Virgin Introduces Parental Leave Policy For Mothers And Fathers That Is Absolutely Amazing
Parental leave in the US is often kind of joke, but across the Atlantic is another story. For instance: the new maternity and paternity leave policy at Virgin, which is generous even by the already higher standard set by laws in the UK. New parents, whether moms or dads, get up to 12 months of paid leave under the policy, and although there are a few catches, it's still pretty sweet.
In the UK, the law now allows both moms and dads to split up to 50 weeks of maternity/paternity leave after the birth or adoption of a child, with the first 39 weeks being paid leave. Couples can split the time however they see fit, making it not only a fairly generous national policy, but also a gender-neutral one. However Sir Richard Branson, founder of the Virgin Group, which now comprises over 400 companies, says that employees will now be entitled to a full year of parental leave, all of it fully paid.

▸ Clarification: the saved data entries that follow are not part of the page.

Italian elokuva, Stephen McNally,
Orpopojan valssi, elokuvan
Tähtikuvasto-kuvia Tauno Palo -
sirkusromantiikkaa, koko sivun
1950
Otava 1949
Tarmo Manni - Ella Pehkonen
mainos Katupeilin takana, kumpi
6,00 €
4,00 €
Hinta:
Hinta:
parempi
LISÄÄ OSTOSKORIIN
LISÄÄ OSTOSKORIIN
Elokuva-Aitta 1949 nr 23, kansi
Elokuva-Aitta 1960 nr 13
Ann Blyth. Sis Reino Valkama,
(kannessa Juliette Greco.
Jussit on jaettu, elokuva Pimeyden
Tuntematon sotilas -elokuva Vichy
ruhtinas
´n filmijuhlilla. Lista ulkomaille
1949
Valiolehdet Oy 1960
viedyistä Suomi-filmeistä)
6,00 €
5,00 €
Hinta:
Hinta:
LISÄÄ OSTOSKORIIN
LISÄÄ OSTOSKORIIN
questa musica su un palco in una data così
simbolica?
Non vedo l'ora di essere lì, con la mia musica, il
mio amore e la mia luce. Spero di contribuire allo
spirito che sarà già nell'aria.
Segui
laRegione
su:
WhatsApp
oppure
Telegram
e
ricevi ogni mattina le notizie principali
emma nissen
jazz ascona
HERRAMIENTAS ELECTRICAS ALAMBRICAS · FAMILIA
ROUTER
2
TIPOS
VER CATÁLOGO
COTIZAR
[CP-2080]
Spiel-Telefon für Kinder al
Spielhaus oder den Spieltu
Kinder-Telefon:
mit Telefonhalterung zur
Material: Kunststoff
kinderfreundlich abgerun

"If you take care of your employees they will take care of your business," Branson said in a statement. "As a father and now a granddad to three wonderful grandchildren, I know how magical the first year of a child’s life is but also how much hard work it takes."
The policy does come with a few catches. The full year of paid leave is only available to employees who have been with Virgin for at least four years, with newer employees getting less paid time away. And more significantly, the policy only applies to Virgin Management, not to every person employed by Virgin Group. According to The Independent 's calculations that only shakes out to about 140 people between their London and Geneva offices.
But still, in the context of maternity and paternity leave policies here in the US, such a thing is unheard of for anyone. On this side of the pond, America is one of only three countries on Earth to not offer any paid parental leave at all. The law guarantees both mothers and fathers the right to take off up to 12 weeks of unpaid leave without losing their jobs, but since it's unpaid, many people can't afford to take advantage of it.
This leads to companies like Facebook or Google feeling really good about themselves when they go above and beyond this bare minimum, but overall, their policies still pale in comparison with what's guaranteed in many other countries, and especially in comparison to Virgin's new policy.
So basically, if we ever want US companies to offer their top employees these same kinds of perks, we need to start by raising the baseline and make paid parental leave a legal requirement, for the sake of both mothers and fathers.